Background

The intensive care unit (ICU) is designed for the management of critically ill patients who require greater support and attention than is available in the general ward [1]. The first ICU was established in the late 1950s, and critical care medicine has improved since then [2, 3]. Currently, the ICU plays a critical role in monitoring critically ill patients and providing intervention and organ support [4].

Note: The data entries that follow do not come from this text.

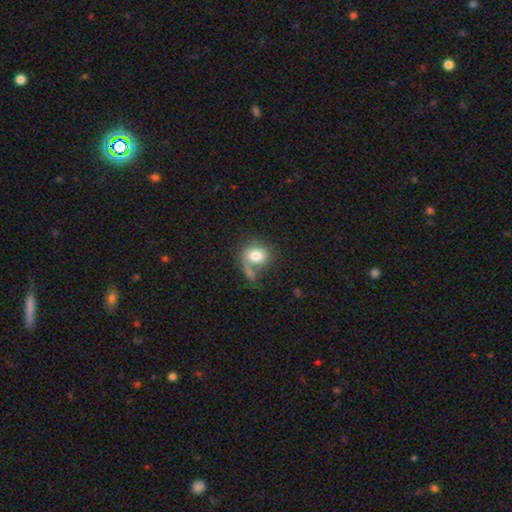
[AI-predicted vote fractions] This appears to be a smooth galaxy with no disk features (77%) that is round (57%). Merging: none (40%).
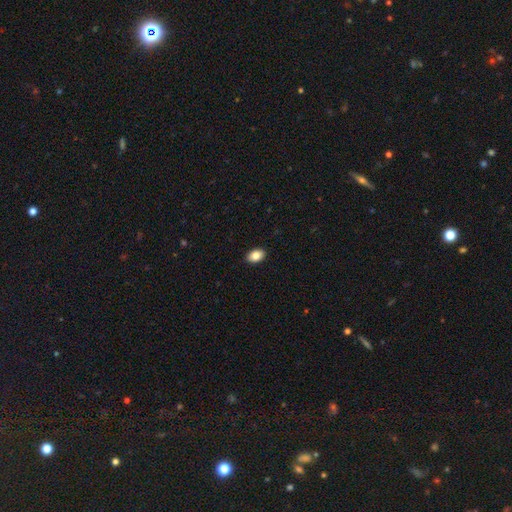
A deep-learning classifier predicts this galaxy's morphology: Smooth or featured? smooth (86%)
How rounded? in between (86%)
Merging? none (90%)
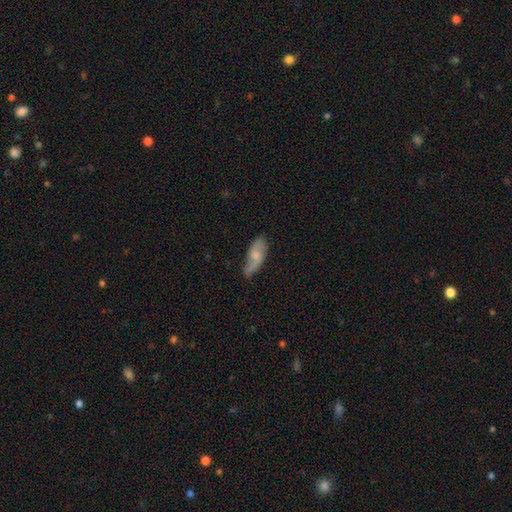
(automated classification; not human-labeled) This appears to be a smooth galaxy with no disk features (49%). Merging: none (57%).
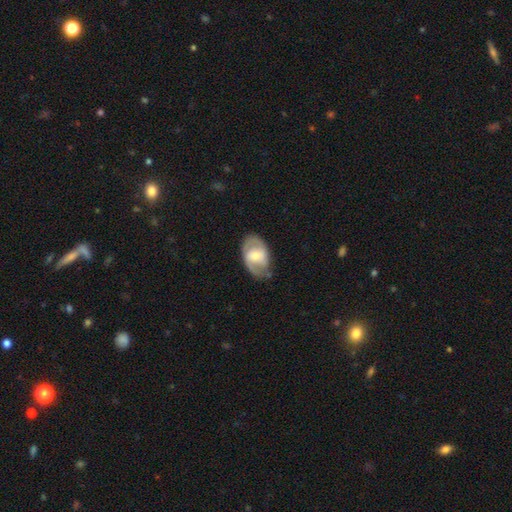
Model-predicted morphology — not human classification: featured or disk 67%, smooth 27%, star or artifact 5%. Down the decision tree: edge-on disk — no (96%); bar — weak (46%); spiral arms — yes (78%); bulge size — moderate (53%); merging — none (73%).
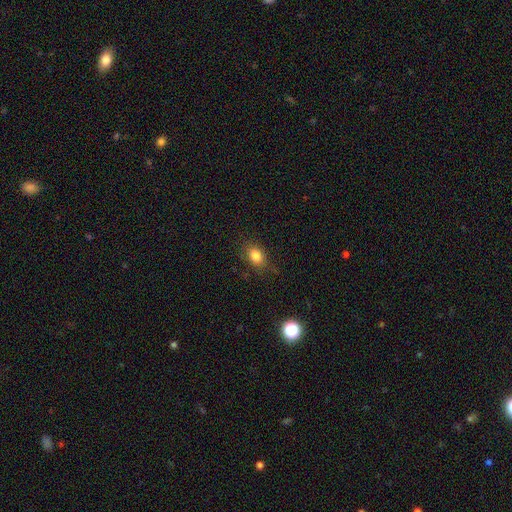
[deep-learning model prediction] Smooth or featured? smooth (83%)
How rounded? in between (71%)
Merging? none (82%)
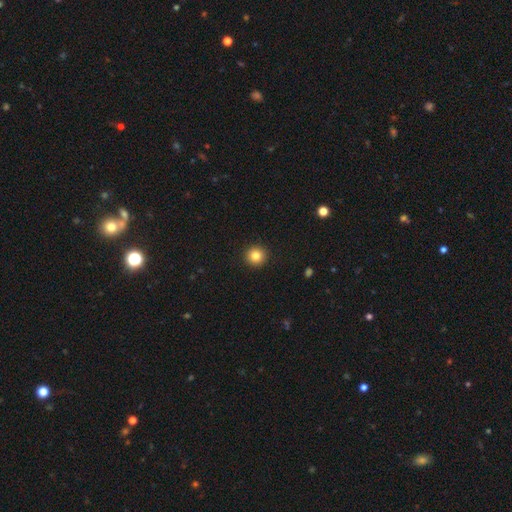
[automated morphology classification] This is clearly a smooth galaxy (83%). How rounded: clearly round (95%). Merging: clearly none (93%).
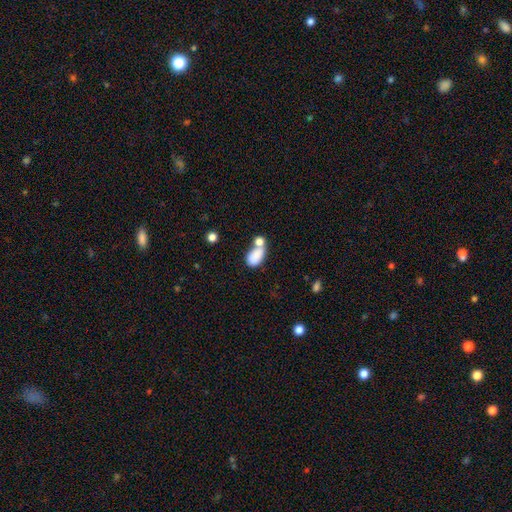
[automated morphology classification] A smooth galaxy with no disk features (80%) that is in between round and cigar-shaped (89%). Merging: merger (50%).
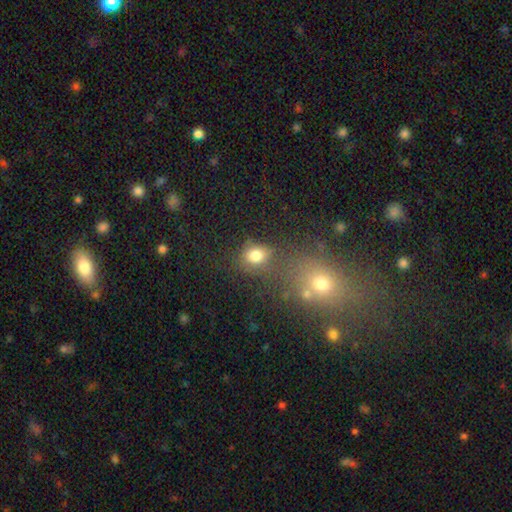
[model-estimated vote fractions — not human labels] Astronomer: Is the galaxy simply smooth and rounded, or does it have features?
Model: smooth — 74%.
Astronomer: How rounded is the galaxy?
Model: round — 53% (runner-up: in between, 45%).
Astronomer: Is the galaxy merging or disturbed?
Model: none — 55%.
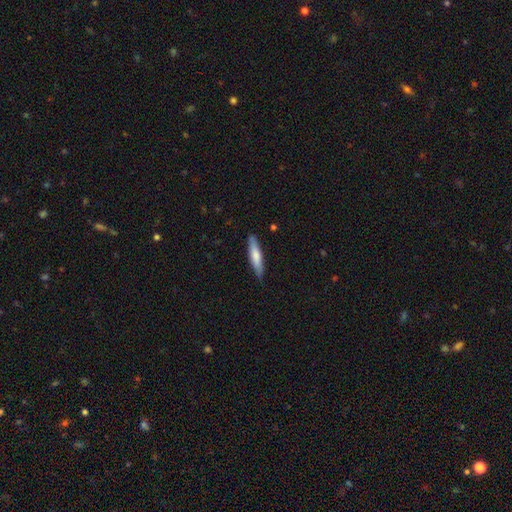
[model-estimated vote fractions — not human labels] A smooth galaxy with no disk features (71%) that is cigar-shaped (82%).

Vote fractions:
- Smooth or featured? smooth: 71% / featured or disk: 24% / star or artifact: 5%
- How rounded? cigar-shaped: 82% / in between: 17% / round: 1%
- Merging? none: 86% / minor disturbance: 11% / major disturbance: 2% / merger: 1%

The physician staffing pattern in the ICU is an important issue in critical care [5]. Previous studies have reported decreased mortality in patients treated in a closed ICU, where they were admitted under the full responsibility of a trained intensivist [5,6,7,8]. This is because invasive procedures or decisions regarding life-sustaining therapies in ICU patients might be influenced by trained intensivists [9]. However, a recent meta-analysis of 90 studies with 444,042 patients concluded that total mortality did not differ between the closed type of ICU with trained intensivist coverage and the open type of ICU without trained intensivist coverage [10]. Thus, the difference in survival outcomes between closed and open ICU designs according to trained intensivist coverage remains unknown. The South Korean government has implemented a special payment system for closed design ICUs with intensivist coverage since August 2015 by law. The impact of intensivist coverage on the survival outcomes of critically ill patients should be evaluated using a nationwide registration database.

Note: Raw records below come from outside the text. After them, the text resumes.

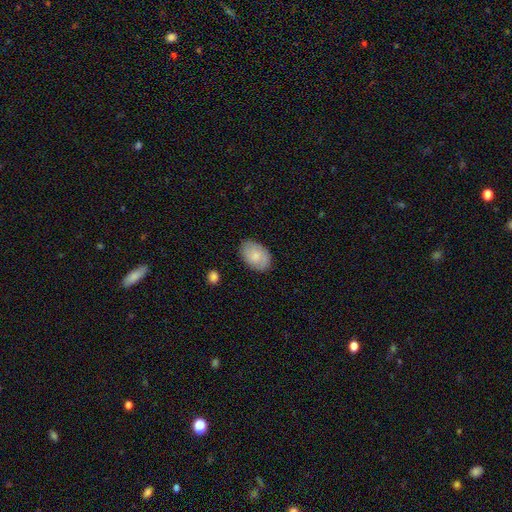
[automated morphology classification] This appears to be a smooth galaxy with no disk features (73%) that is in between round and cigar-shaped (87%). Merging: none (85%).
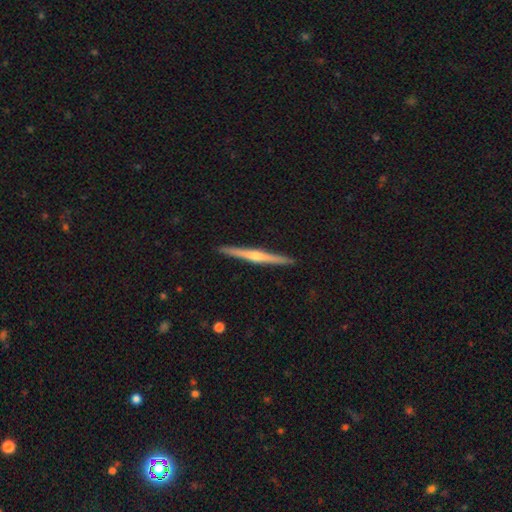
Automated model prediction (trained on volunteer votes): smooth-or-featured: featured or disk: 77% | smooth: 18% | star or artifact: 5%
  disk-edge-on: yes: 98% | no: 2%
    edge-on-bulge: rounded: 81% | none: 13% | boxy: 6%
  merging: none: 93% | minor disturbance: 5% | major disturbance: 1% | merger: 1%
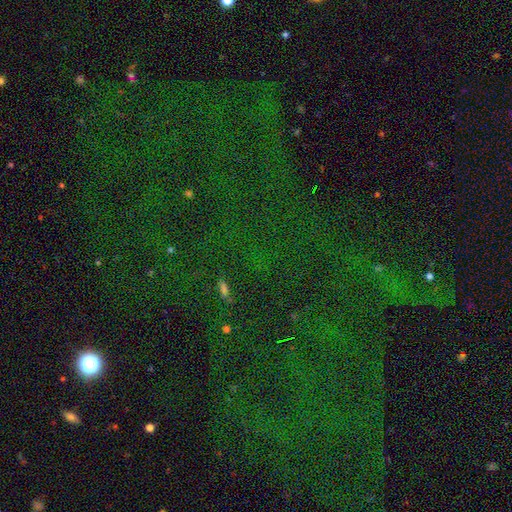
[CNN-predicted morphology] smooth_or_featured: star or artifact (p=0.80) [alt: smooth p=0.11]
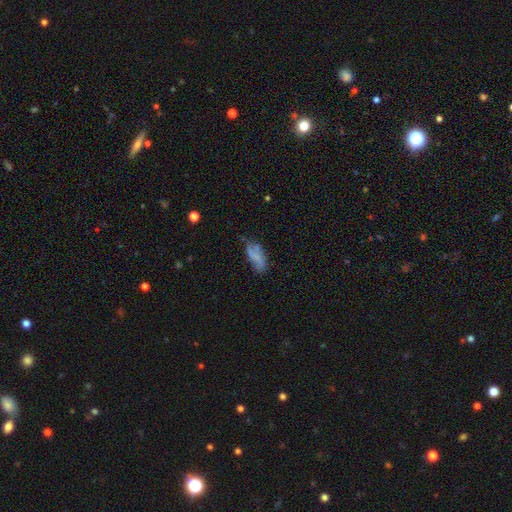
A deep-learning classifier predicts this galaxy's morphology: smooth_or_featured: smooth (p=0.53) [alt: featured or disk p=0.37]
how_rounded: in between (p=0.80) [alt: cigar-shaped p=0.17]
merging: none (p=0.48) [alt: minor disturbance p=0.30]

Therefore, we aimed to investigate the manner in which trained intensivist coverage was associated with mortality among critically ill patients admitted to the ICU in South Korea.

Methods

Study design, setting, and ethical concerns

This population-based retrospective cohort study was conducted in accordance with the guidelines of Strengthening the Reporting of Observational Studies in Epidemiology [11]. The Institutional Review Board (IRB) of Seoul National University Bundang Hospital exempted deliberation of the study protocol, because we used public data open to all researchers (IRB number: X-2102–666-904). The IRB also waived the requirement of informed consent, because data analysis was performed retrospectively in an anonymized form.

Database

The national health insurance service (NHIS) database of South Korea was used as the data source. As the NHIS is the sole public health insurance system in South Korea, it contains all data on disease diagnoses according to the International Diseases and Related Health Issues 10th edition (ICD-10) codes and prescription information on all drugs and/or procedures. The NHIS permitted data sharing after approving the study protocol (NHIS-2021–1-620).

Study population

We included all adult patients (≥ 20 years) who were admitted to the ICU from 2016 to 2019 in South Korea. The prescription code of ICU admission during hospitalization was used for data extraction; no patient was admitted to the ICU in South Korea without registering the prescription code. If a patient was admitted to the ICU twice or more during the study period, only the last ICU admission on the latest date was included in this study, because mortality after ICU admission was one of the endpoints of our study. Patients with missing data on important demographic variables (age and sex) were excluded from the analysis.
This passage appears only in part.